[Problem to work on] With pictures omitted, output the records below exactly as they appear.
=== Section Start ===
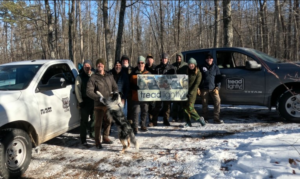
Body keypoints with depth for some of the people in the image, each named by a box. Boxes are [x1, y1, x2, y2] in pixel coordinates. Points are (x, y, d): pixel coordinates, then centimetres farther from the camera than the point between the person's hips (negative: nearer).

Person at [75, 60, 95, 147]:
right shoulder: (80, 77, -1)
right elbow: (77, 90, -6)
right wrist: (80, 101, -12)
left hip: (94, 101, 4)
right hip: (85, 102, -4)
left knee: (94, 119, 14)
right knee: (84, 121, -2)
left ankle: (91, 133, 39)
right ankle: (83, 140, 3)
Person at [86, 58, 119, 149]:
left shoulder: (109, 76, 10)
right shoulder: (93, 78, -4)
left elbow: (115, 87, 16)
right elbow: (89, 92, -11)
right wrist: (99, 98, -22)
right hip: (99, 105, -5)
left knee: (107, 122, 16)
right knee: (98, 123, 2)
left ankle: (105, 138, 33)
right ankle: (97, 141, 13)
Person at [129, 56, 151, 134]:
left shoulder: (148, 73, 7)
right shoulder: (133, 73, 1)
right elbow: (130, 85, 0)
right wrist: (136, 87, -18)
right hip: (136, 96, -3)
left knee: (144, 111, 12)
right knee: (136, 111, -5)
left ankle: (143, 125, 26)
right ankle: (135, 127, 2)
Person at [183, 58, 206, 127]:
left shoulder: (198, 73, 0)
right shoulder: (187, 72, 16)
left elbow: (197, 83, -8)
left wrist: (191, 92, -16)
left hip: (192, 92, -5)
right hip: (186, 91, 5)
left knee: (190, 107, -14)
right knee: (185, 107, 0)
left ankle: (199, 118, 4)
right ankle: (188, 122, 7)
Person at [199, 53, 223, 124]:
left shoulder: (215, 67, 10)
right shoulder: (202, 67, 8)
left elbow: (218, 78, 9)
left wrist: (217, 87, -2)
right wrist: (198, 88, 1)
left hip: (213, 88, 1)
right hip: (204, 89, 0)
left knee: (217, 101, -12)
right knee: (204, 104, 2)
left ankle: (216, 118, -5)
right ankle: (205, 118, 16)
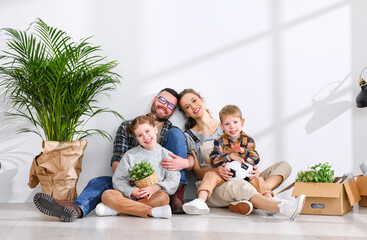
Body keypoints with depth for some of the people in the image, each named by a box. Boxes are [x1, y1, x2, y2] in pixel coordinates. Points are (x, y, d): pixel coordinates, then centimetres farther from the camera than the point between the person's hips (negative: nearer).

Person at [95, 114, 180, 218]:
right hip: (131, 197, 1)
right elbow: (118, 179, 6)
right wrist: (132, 191, -13)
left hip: (153, 197, -1)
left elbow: (173, 180, 0)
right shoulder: (130, 155, 10)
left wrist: (156, 187, -18)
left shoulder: (166, 155, 7)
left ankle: (116, 210, -29)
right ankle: (152, 212, -37)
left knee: (163, 198, -35)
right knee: (107, 195, -25)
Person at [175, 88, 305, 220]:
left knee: (284, 166, -9)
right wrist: (215, 170, -21)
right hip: (213, 187, -5)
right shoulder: (189, 136, 7)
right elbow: (197, 172, 1)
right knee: (239, 185, -39)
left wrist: (253, 170, -7)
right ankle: (283, 207, -54)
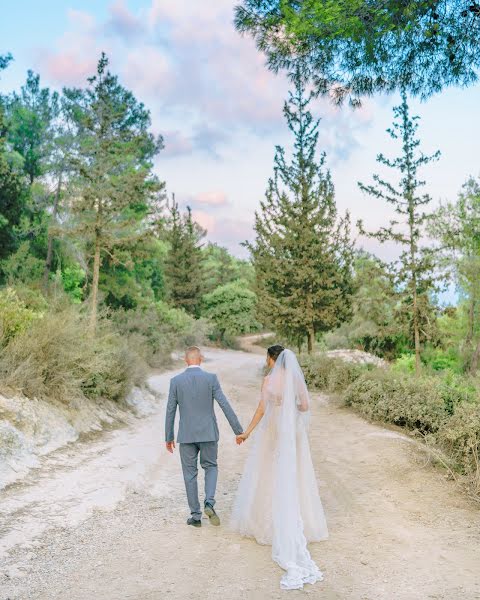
=== Section End ===
[Solution to the exercise]
Body keypoints with depth for some of the people in the image, each named by a box. Boxes are [x1, y1, x2, y2] in pixel coordinates. Points are (x, y, d): pixel coordinates, then centimetres farther from the camera than the point between the person's hips (negative: nearer).

Person at [75, 60, 95, 147]:
right shoulder: (80, 77, -1)
right elbow: (77, 90, -6)
right wrist: (80, 101, -12)
left hip: (94, 101, 4)
right hip: (85, 102, -4)
left knee: (94, 119, 14)
right knee: (84, 121, -2)
left ankle: (91, 133, 39)
right ankle: (83, 140, 3)
Person at [86, 58, 119, 149]:
left shoulder: (109, 76, 10)
right shoulder: (93, 78, -4)
left elbow: (115, 87, 16)
right elbow: (89, 92, -11)
right wrist: (99, 98, -22)
right hip: (99, 105, -5)
left knee: (107, 122, 16)
right knee: (98, 123, 2)
left ankle: (105, 138, 33)
right ankle: (97, 141, 13)
Person at [129, 56, 151, 134]:
left shoulder: (148, 73, 7)
right shoulder: (133, 73, 1)
right elbow: (130, 85, 0)
right wrist: (136, 87, -18)
right hip: (136, 96, -3)
left knee: (144, 111, 12)
right knee: (136, 111, -5)
left ankle: (143, 125, 26)
right ankle: (135, 127, 2)
Person at [183, 58, 206, 127]:
left shoulder: (198, 73, 0)
right shoulder: (187, 72, 16)
left elbow: (197, 83, -8)
left wrist: (191, 92, -16)
left hip: (192, 92, -5)
right hip: (186, 91, 5)
left knee: (190, 107, -14)
right knee: (185, 107, 0)
left ankle: (199, 118, 4)
right ankle: (188, 122, 7)
Person at [199, 53, 223, 124]:
left shoulder: (215, 67, 10)
right shoulder: (202, 67, 8)
left elbow: (218, 78, 9)
left wrist: (217, 87, -2)
right wrist: (198, 88, 1)
left hip: (213, 88, 1)
right hip: (204, 89, 0)
left knee: (217, 101, -12)
right knee: (204, 104, 2)
left ankle: (216, 118, -5)
right ankle: (205, 118, 16)
Body keypoints with depth for some of the people in the image, each named by a box. Boxes are [x1, y1, x2, y2] in pixel coordinates. Points are (x, y, d): pixel coordinates, then centimetres farther from the camera than the point between the person's hips (negative: nearer).

Person at [95, 114, 180, 218]:
right hip: (131, 197, 1)
right elbow: (118, 179, 6)
right wrist: (132, 191, -13)
left hip: (153, 197, -1)
left elbow: (173, 180, 0)
right shoulder: (130, 155, 10)
left wrist: (156, 187, -18)
left shoulder: (166, 155, 7)
left ankle: (116, 210, -29)
right ankle: (152, 212, -37)
left knee: (163, 198, -35)
right knee: (107, 195, -25)
Person at [175, 88, 305, 220]:
left knee: (284, 166, -9)
right wrist: (215, 170, -21)
right hip: (213, 187, -5)
right shoulder: (189, 136, 7)
right elbow: (197, 172, 1)
right knee: (239, 185, -39)
left wrist: (253, 170, -7)
right ankle: (283, 207, -54)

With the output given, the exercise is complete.